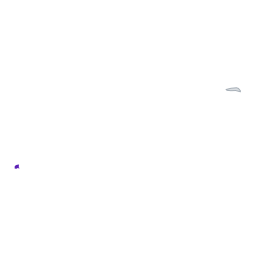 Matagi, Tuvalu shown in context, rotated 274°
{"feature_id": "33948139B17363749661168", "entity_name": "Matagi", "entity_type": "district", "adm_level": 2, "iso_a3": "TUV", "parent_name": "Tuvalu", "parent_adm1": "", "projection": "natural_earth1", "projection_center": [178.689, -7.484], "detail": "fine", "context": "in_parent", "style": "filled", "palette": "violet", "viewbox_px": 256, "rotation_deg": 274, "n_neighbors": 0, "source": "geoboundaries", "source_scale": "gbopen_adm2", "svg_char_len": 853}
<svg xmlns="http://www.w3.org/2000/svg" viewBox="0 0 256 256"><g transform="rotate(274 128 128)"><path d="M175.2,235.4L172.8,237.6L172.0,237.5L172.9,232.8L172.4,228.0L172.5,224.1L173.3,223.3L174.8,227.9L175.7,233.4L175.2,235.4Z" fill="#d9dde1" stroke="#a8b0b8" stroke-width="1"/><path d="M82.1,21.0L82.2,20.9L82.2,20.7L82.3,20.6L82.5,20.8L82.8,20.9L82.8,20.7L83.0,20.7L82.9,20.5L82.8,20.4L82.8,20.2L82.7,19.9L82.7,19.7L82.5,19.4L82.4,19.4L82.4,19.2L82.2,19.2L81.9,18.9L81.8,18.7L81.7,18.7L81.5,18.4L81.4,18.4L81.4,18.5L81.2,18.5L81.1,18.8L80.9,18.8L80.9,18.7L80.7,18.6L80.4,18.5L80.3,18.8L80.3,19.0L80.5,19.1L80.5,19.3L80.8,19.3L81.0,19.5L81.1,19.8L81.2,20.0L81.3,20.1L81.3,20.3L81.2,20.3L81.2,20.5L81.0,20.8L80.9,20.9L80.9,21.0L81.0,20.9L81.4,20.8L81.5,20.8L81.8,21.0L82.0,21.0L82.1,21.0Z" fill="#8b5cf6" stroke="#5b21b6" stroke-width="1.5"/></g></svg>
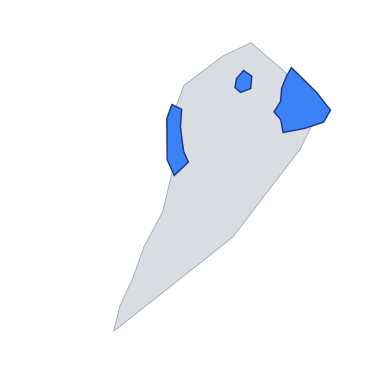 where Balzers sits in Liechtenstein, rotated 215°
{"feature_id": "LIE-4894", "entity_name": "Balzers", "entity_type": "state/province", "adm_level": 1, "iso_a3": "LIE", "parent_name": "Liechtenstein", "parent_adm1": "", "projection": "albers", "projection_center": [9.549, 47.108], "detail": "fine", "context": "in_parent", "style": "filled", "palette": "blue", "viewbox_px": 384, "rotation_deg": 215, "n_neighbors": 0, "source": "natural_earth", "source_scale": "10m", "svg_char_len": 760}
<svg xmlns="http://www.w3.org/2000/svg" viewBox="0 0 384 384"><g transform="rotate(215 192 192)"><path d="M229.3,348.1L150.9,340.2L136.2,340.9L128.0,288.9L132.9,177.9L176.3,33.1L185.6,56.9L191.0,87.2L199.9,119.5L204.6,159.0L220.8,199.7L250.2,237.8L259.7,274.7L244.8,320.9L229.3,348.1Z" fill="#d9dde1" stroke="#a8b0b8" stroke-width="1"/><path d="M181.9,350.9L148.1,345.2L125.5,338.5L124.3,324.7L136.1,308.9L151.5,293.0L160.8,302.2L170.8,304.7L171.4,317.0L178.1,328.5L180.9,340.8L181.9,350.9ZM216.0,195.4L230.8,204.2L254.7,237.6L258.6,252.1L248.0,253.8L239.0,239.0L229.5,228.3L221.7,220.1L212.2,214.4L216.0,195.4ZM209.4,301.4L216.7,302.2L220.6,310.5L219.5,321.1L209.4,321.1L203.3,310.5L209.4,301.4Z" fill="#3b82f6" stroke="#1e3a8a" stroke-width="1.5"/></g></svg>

***

_Exercise task_.
How many lines in the items above contain the string "filled"? Reply with the number alone.

_Result of this exercise_.
2